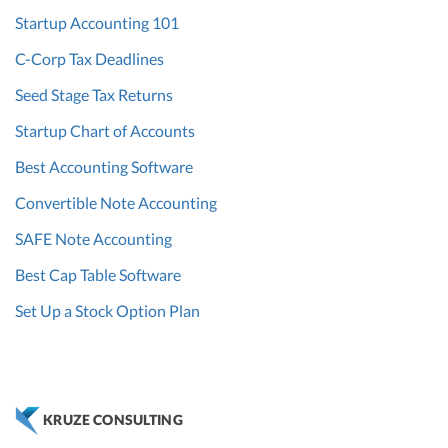
Startup Accounting 101
C-Corp Tax Deadlines
Seed Stage Tax Returns
Startup Chart of Accounts
Best Accounting Software
Convertible Note Accounting
SAFE Note Accounting
Best Cap Table Software
Set Up a Stock Option Plan
KRUZE CONSULTING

What you have to do
What's needed is a word-for-word retyping of the listing, minus its pictures.

Exercise result
Startup Accounting 101
C-Corp Tax Deadlines
Seed Stage Tax Returns
Startup Chart of Accounts
Best Accounting Software
Convertible Note Accounting
SAFE Note Accounting
Best Cap Table Software
Set Up a Stock Option Plan
KRUZE CONSULTING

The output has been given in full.